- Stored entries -
-=-=-=-=-

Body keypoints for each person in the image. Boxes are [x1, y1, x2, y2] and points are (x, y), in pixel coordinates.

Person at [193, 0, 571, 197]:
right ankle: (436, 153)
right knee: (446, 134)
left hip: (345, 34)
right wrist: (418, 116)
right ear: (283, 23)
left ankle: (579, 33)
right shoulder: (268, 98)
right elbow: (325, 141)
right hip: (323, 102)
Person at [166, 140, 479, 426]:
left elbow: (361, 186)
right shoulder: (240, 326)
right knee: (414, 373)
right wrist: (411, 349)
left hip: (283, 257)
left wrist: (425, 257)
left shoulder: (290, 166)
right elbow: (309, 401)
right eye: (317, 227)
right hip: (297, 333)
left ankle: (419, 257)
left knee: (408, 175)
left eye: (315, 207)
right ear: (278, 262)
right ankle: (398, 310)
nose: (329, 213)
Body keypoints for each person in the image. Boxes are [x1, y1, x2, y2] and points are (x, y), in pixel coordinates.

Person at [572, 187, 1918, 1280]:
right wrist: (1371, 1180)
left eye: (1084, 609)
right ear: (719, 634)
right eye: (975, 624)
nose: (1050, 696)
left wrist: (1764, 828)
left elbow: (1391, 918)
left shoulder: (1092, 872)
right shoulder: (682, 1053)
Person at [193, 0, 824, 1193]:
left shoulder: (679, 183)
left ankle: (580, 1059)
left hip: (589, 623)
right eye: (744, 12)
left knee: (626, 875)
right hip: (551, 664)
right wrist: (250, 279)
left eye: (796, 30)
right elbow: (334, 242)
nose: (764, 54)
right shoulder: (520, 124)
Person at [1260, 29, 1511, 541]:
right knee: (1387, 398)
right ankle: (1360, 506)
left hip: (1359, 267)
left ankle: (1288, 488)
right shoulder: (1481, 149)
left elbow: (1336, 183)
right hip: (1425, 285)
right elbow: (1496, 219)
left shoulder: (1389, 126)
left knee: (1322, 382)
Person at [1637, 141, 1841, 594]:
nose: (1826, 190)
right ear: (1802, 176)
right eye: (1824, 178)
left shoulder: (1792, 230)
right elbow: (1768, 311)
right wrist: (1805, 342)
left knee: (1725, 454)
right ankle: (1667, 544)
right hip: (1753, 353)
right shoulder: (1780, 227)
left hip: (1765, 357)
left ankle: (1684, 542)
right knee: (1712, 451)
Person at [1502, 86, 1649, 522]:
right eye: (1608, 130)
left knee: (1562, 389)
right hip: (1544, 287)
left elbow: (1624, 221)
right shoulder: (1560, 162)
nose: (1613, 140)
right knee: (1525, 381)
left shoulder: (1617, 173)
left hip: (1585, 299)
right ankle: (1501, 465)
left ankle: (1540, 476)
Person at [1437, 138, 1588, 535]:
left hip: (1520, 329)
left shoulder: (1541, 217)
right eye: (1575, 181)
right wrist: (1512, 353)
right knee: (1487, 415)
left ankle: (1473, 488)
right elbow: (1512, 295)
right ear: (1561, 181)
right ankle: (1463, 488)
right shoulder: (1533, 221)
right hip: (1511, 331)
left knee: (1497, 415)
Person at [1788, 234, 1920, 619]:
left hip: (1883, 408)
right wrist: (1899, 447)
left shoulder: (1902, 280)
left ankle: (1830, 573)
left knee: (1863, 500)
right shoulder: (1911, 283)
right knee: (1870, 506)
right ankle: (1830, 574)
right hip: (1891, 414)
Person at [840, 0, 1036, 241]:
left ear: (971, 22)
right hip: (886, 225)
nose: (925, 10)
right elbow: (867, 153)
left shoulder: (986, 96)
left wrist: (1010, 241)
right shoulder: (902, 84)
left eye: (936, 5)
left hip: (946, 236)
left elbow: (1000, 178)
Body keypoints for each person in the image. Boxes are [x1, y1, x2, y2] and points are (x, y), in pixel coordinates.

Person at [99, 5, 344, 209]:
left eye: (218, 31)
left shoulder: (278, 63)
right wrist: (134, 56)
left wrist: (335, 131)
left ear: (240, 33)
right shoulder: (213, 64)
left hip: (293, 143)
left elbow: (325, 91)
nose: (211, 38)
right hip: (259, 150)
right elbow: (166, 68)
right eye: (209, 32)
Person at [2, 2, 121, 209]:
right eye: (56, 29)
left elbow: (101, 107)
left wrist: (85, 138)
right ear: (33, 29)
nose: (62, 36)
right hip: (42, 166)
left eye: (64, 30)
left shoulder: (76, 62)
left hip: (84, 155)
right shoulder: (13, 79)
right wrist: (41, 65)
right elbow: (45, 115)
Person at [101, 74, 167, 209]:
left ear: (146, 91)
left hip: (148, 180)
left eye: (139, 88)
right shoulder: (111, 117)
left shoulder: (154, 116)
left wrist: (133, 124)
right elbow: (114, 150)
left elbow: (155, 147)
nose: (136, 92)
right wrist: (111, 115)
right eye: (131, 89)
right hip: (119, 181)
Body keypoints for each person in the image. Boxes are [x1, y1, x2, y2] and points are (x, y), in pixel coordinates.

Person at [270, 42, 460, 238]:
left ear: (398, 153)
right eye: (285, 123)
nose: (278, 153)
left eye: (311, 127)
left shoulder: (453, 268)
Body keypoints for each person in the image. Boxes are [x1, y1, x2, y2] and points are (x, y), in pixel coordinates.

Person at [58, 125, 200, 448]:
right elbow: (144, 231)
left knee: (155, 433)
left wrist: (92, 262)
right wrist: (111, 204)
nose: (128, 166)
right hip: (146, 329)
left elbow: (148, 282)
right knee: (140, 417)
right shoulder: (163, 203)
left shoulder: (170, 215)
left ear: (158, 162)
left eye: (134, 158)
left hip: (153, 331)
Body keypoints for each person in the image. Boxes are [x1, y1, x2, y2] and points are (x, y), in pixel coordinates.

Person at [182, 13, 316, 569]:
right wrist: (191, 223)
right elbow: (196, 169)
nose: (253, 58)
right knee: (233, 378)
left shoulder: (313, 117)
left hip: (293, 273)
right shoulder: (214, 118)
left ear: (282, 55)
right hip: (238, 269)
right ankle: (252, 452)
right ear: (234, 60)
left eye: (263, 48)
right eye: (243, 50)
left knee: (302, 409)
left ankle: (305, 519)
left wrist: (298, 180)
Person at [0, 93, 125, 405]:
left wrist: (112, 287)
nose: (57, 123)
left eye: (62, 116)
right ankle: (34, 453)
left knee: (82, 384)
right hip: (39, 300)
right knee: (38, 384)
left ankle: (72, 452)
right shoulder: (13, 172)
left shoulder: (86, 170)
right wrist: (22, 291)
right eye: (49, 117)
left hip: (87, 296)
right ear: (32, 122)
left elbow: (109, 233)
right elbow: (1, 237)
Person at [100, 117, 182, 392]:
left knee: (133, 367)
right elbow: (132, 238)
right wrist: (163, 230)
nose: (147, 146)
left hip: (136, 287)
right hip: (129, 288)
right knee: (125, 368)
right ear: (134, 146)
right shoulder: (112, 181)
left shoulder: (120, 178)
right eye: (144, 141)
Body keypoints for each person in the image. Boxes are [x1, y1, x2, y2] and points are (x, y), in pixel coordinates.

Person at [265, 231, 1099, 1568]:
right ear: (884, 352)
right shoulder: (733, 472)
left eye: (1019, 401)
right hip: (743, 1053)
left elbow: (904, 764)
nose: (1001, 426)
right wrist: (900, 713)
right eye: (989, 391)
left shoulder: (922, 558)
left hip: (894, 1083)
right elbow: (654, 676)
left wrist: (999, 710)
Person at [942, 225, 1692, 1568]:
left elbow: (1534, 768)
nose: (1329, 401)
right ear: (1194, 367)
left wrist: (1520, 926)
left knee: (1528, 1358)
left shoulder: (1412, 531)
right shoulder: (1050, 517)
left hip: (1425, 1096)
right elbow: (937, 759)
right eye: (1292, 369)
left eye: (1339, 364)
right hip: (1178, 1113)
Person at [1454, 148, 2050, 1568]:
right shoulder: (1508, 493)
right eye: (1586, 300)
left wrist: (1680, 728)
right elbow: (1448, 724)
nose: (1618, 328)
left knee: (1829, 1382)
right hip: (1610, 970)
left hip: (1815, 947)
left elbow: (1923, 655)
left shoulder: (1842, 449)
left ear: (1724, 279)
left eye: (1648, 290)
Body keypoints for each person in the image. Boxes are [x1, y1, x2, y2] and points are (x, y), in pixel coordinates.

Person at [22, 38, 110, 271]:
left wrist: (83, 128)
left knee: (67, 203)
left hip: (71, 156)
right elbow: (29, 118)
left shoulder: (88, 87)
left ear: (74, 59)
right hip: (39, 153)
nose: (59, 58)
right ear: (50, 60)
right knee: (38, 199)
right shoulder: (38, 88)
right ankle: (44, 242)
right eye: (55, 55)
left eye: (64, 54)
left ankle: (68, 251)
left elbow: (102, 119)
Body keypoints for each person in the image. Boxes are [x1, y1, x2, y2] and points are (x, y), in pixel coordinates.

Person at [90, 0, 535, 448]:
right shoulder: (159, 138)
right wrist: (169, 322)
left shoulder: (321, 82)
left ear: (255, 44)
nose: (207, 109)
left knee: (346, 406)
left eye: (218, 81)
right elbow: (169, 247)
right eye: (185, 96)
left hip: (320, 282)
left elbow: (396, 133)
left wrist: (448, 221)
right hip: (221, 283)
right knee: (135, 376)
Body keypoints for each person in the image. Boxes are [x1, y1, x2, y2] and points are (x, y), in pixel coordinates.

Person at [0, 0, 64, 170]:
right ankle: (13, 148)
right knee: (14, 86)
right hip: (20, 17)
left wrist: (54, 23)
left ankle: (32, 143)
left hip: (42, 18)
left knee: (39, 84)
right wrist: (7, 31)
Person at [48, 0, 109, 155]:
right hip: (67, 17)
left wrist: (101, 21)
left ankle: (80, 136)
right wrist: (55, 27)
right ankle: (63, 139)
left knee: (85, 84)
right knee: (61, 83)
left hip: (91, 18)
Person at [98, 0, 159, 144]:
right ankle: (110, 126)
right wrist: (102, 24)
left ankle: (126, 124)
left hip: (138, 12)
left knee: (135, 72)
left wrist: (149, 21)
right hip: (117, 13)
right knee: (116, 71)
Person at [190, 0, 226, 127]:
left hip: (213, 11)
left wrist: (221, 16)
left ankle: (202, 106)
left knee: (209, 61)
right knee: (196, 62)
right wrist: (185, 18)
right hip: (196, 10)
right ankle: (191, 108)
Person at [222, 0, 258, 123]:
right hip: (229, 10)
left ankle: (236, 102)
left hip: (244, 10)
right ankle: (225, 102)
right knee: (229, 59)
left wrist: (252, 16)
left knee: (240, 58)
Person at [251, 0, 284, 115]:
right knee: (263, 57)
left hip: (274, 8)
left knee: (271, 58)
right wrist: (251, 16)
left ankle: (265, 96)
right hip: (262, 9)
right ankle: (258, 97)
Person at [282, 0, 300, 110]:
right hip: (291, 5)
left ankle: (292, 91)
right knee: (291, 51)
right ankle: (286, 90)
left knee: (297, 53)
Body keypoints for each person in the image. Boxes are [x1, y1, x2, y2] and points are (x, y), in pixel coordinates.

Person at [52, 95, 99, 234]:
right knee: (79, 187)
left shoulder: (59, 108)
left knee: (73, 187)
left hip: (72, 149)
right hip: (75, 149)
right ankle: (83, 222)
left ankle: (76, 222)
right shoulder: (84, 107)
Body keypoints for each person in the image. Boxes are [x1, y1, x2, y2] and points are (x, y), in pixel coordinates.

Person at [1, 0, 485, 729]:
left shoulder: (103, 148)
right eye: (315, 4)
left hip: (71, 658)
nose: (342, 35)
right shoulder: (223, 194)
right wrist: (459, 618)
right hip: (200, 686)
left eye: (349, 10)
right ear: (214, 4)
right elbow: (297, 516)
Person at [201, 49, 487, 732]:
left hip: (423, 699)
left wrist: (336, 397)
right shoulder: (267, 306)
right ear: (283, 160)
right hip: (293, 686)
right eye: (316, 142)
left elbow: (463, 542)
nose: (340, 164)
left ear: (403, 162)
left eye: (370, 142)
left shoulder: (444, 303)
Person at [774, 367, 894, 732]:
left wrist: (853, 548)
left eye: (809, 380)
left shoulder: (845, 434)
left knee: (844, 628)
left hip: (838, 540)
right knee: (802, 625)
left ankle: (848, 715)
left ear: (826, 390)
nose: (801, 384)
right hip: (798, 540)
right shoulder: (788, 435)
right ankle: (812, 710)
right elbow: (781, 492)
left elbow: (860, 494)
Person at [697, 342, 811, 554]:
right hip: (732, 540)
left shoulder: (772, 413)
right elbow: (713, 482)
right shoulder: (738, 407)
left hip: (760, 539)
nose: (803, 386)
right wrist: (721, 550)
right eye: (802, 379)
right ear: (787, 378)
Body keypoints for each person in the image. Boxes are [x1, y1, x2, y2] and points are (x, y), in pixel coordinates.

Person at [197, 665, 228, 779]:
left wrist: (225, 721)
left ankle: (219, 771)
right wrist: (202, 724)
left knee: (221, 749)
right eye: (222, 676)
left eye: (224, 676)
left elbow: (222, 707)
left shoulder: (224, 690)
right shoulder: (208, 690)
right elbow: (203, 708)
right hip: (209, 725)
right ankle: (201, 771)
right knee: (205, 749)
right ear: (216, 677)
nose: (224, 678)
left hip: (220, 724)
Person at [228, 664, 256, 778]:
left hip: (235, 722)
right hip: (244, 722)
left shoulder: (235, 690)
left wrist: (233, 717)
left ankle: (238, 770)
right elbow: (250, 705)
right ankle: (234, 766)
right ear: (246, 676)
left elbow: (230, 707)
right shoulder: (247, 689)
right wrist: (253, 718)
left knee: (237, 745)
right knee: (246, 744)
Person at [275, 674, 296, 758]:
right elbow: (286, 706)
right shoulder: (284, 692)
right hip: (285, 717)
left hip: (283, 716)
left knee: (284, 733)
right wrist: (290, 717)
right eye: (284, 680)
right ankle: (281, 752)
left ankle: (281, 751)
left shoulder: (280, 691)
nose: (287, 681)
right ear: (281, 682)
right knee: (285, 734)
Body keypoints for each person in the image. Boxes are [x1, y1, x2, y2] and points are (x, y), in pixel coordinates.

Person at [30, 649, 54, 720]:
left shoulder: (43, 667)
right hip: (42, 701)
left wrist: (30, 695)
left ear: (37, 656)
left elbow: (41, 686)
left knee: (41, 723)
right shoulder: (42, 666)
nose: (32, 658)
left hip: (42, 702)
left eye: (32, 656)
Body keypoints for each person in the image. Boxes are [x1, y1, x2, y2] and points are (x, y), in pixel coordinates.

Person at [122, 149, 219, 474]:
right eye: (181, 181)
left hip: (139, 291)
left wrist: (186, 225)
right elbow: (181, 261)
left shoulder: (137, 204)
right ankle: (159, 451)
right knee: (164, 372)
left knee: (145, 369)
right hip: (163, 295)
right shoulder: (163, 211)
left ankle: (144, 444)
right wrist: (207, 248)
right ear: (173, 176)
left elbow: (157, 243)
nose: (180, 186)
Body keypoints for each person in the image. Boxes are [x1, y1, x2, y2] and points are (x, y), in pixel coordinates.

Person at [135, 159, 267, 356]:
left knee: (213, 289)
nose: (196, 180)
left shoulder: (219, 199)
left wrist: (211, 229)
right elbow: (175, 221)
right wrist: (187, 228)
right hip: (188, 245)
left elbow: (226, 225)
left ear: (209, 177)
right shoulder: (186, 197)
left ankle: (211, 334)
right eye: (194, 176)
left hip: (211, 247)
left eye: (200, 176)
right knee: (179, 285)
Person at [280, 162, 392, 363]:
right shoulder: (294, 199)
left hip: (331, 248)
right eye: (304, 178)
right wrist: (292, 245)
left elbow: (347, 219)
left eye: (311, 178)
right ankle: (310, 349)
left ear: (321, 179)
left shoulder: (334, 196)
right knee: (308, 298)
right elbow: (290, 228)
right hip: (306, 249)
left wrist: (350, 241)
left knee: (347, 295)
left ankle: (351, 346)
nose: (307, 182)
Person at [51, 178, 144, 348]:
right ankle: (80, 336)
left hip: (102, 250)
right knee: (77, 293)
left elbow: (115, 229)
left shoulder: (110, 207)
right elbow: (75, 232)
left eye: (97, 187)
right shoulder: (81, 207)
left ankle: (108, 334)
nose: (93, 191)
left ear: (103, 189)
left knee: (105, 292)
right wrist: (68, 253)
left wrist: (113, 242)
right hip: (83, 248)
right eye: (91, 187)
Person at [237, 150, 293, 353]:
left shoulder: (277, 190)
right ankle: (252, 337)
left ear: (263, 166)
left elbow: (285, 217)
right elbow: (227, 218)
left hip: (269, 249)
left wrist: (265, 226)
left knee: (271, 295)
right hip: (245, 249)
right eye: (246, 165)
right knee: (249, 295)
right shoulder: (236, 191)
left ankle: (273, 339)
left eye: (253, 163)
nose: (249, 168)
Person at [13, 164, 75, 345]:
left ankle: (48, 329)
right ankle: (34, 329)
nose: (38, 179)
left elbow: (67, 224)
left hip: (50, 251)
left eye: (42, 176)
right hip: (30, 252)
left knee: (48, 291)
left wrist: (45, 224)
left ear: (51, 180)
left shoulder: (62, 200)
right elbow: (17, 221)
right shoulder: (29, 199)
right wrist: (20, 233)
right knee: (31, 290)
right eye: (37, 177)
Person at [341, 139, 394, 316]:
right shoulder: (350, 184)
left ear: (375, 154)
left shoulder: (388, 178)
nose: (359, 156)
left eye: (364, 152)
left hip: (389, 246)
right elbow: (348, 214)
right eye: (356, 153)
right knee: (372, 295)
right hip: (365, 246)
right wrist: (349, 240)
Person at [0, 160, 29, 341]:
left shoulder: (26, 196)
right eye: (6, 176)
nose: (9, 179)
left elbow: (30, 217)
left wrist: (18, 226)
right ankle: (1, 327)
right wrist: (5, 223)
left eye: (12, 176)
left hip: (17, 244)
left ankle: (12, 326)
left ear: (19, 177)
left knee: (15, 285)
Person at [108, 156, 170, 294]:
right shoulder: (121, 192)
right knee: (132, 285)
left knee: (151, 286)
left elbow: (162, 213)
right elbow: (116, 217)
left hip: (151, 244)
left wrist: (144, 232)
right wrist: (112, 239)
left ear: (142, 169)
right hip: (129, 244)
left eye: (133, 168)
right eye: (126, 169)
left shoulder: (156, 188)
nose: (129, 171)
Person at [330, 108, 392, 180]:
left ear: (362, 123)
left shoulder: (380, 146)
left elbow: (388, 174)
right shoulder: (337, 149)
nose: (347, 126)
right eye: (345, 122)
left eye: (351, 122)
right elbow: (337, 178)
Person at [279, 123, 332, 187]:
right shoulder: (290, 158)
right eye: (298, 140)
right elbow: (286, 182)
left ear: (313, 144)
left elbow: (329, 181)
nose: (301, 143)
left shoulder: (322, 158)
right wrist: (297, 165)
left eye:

-=-=-=-=-

- Task goal -
Exactly as written, reproduce the lines of the data above from the first line through the line where "left hip: (283, 257)" appears.

- Output -
Body keypoints for each person in the image. Boxes are [x1, y1, x2, y2] and points are (x, y), in pixel coordinates.

Person at [193, 0, 571, 197]:
right ankle: (436, 153)
right knee: (446, 134)
left hip: (345, 34)
right wrist: (418, 116)
right ear: (283, 23)
left ankle: (579, 33)
right shoulder: (268, 98)
right elbow: (325, 141)
right hip: (323, 102)
Person at [166, 140, 479, 426]:
left elbow: (361, 186)
right shoulder: (240, 326)
right knee: (414, 373)
right wrist: (411, 349)
left hip: (283, 257)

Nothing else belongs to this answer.